Longtime customer Carrie Murdick is grateful for the continuation of food distribution. “Because of Bread of Life, we can have the essentials like milk, bread, eggs, and cereal that I wouldn’t be able to provide for my family otherwise. The volunteers are always so friendly and full of compassion. When I need prayer, they pray with me. It fills my life with hope, strength, love and joy.”
Carrie brings her seven-year old son James, a Bread of Life favorite, with her when she comes to get her bag. “There’s Carrie and James!” volunteers call from the entry way as Carrie drives by so James can wave to everyone.
“Even if we had decided not to stay open, our customers could have gone to other food sources in the area,” says Janet McCloud. “But there is a connection between them and us that makes them want to be here. That is the hard part. We miss each other and hugging one another. Our customers are our friends. We were determined to continue serving them during this time.
Another customer Carrie Atkinson acknowledges how Bread of Life impacts lives. “The Bread of Life team has remained available to provide stability and provision to those of us in need. My family and I wouldn’t have made it without the resources they provide.”
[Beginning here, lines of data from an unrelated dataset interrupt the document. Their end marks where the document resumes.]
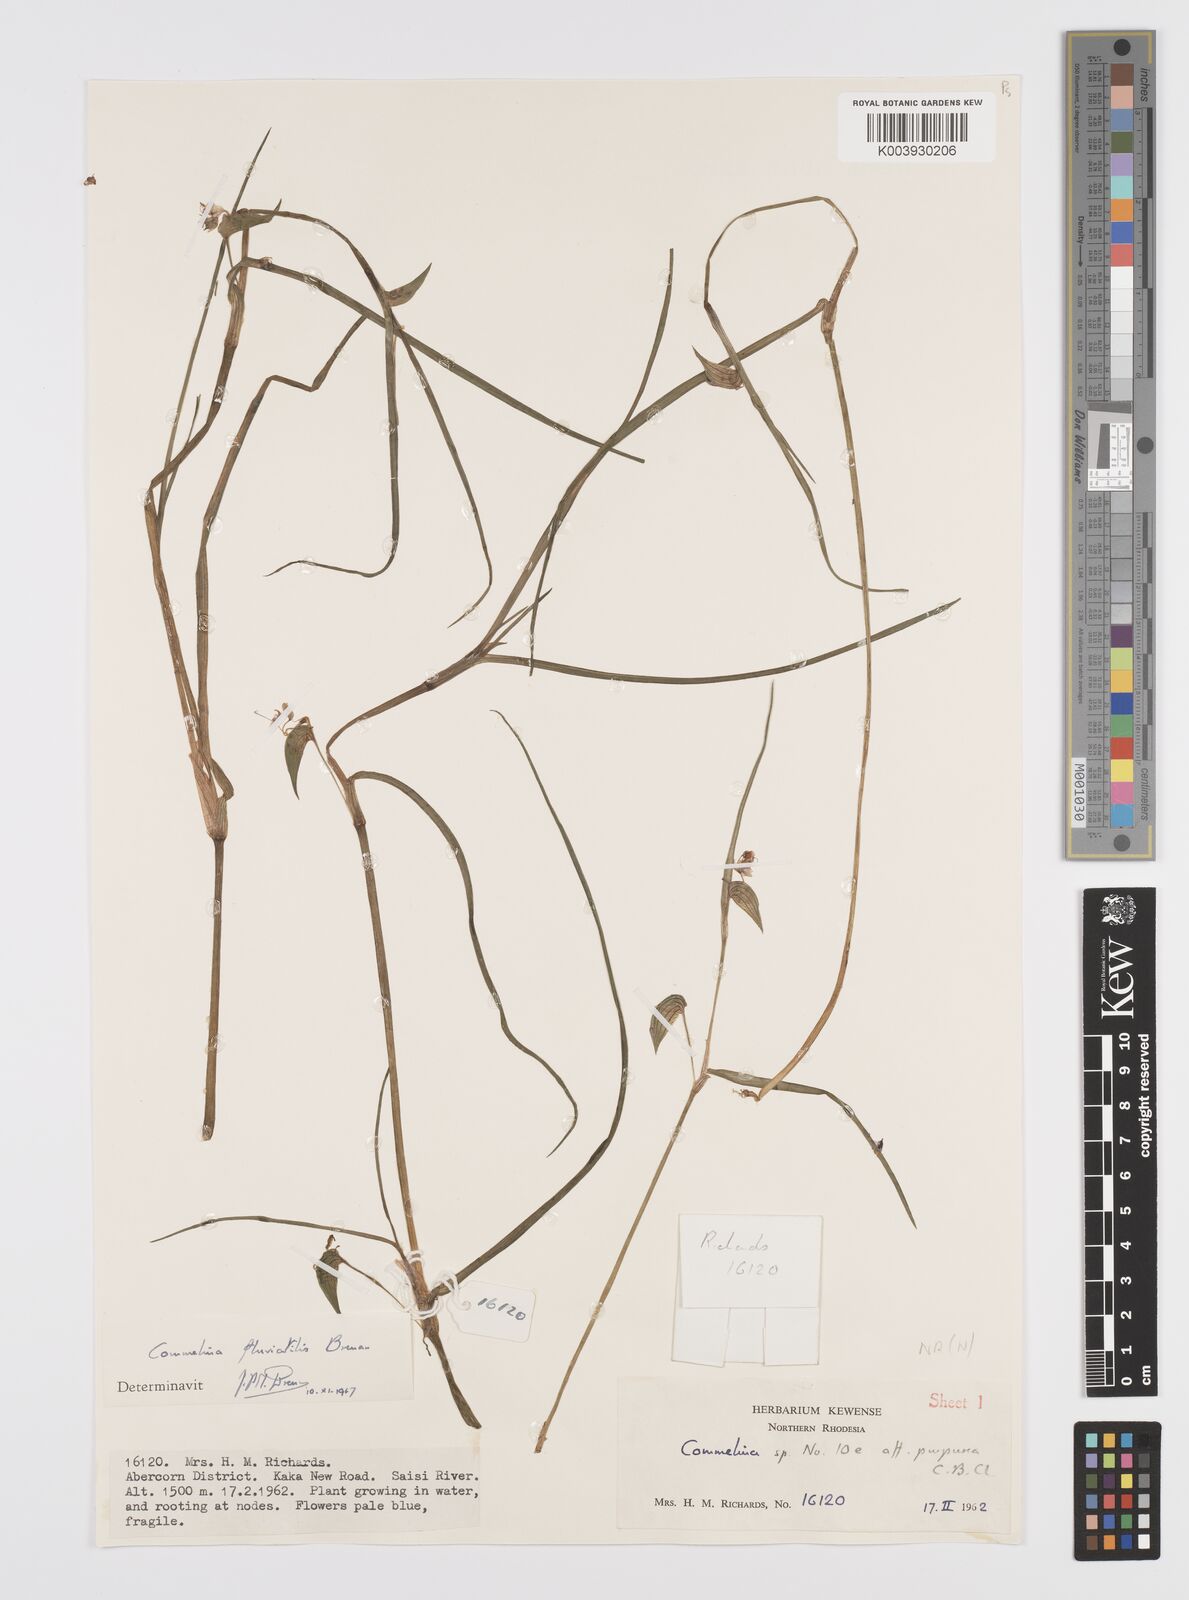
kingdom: Plantae
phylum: Tracheophyta
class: Liliopsida
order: Commelinales
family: Commelinaceae
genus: Commelina
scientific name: Commelina fluviatilis
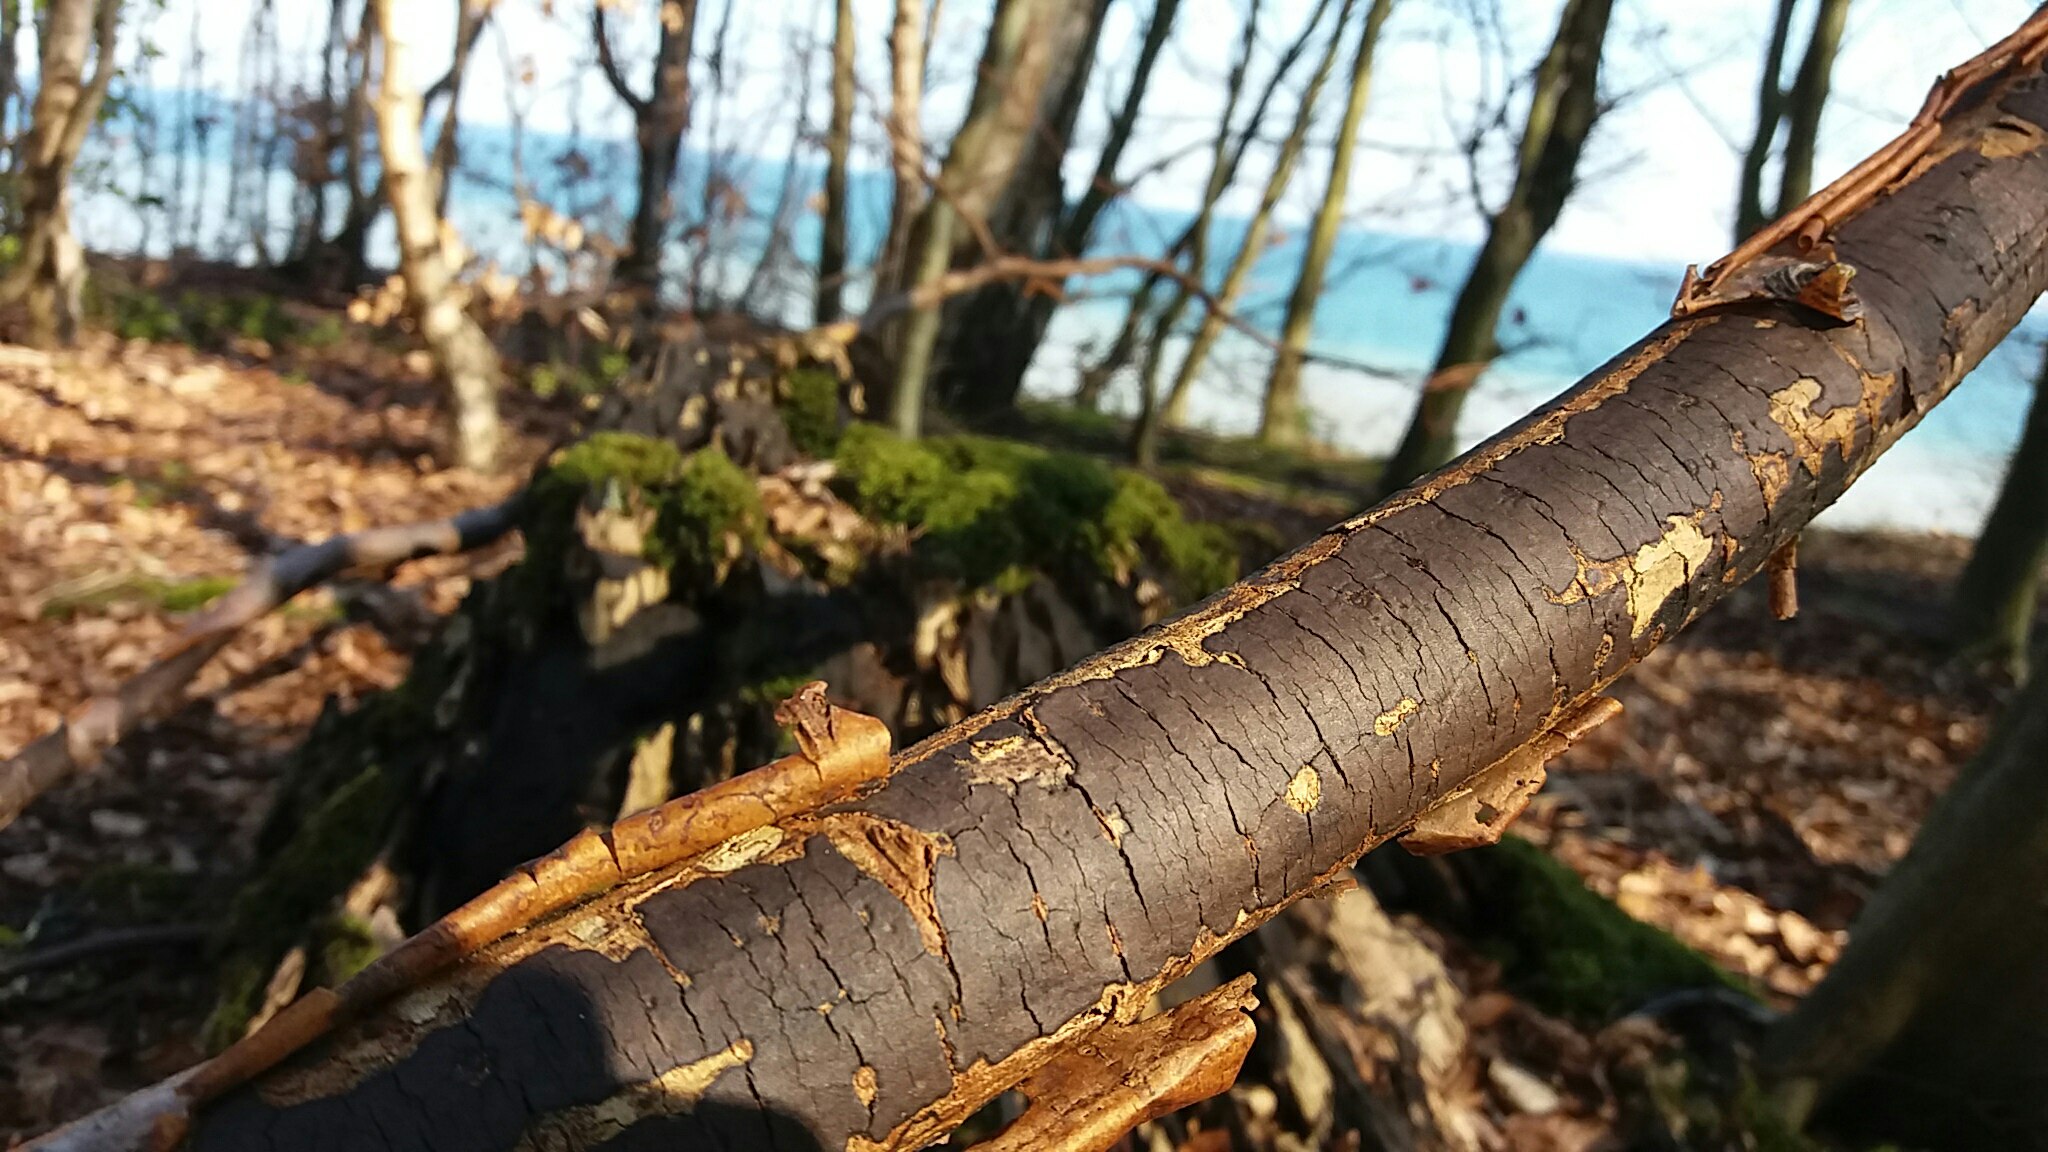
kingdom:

“We are still having four or five new people each week,” says Janet, who is currently doing an online Bible study with a customer. “The important thing is that we share the love of Jesus and open the door for them to come into the fold.”
In agreement, Janet’s husband and Bread of life volunteer Peter McCloud quotes from Matthew 24:14: “And this gospel of the kingdom will be preached throughout the whole world, so that all nations will hear it, and then, finally, the end will come.”
Bread of Life volunteers continue to touch lives as they can. Volunteer Mike Copithorne watches for those he knows well at the door and hands them special reading material. “Mike has connected with so many people,” says Janet. “He continues to nurture these connections.”
“It’s a challenge to reach people with social distancing in place, but we still pray with them as we are able and give them air hugs,” she says.